[Stored data entries]
*** Block opens ***
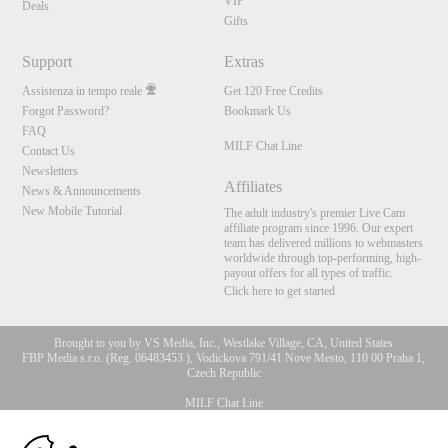
VIP
Deals
Gifts
Support
Extras
Assistenza in tempo reale
Get 120 Free Credits
Forgot Password?
Bookmark Us
FAQ
MILF Chat Line
Contact Us
Newsletters
Affiliates
News & Announcements
New Mobile Tutorial
The adult industry's premier Live Cam
affiliate program since 1996. Our expert
team has delivered millions to webmasters
worldwide through top-performing, high-
payout offers for all types of traffic.
Click here to get started
Brought to you by VS Media, Inc., Westlake Village, CA, United States
FBP Media s.r.o. (Reg. 06483453 ), Vodickova 791/41 Nove Mesto, 110 00 Praha 1,
Czech Republic
MILF Chat Line
10:00
All persons depicted herein were at least 18 years of age at the time of photography:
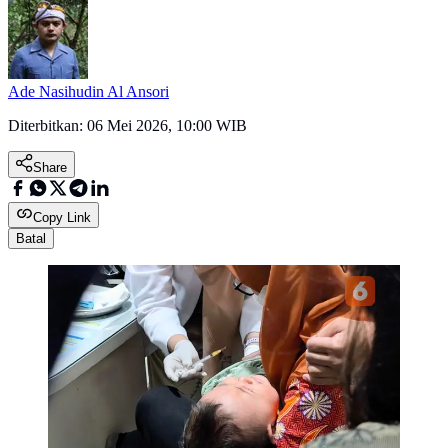
Ade Nasihudin Al Ansori
Diterbitkan:
06 Mei 2026, 10:00 WIB
Share
Copy Link
Batal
*** Block closes ***
◆ ASSIGNED TASK: Reproduce, word for word, every line from the start of the records down to and including the line with "Brought to you"; skip the pictures.

◆ REPLY:
VIP
Deals
Gifts
Support
Extras
Assistenza in tempo reale
Get 120 Free Credits
Forgot Password?
Bookmark Us
FAQ
MILF Chat Line
Contact Us
Newsletters
Affiliates
News & Announcements
New Mobile Tutorial
The adult industry's premier Live Cam
affiliate program since 1996. Our expert
team has delivered millions to webmasters
worldwide through top-performing, high-
payout offers for all types of traffic.
Click here to get started
Brought to you by VS Media, Inc., Westlake Village, CA, United States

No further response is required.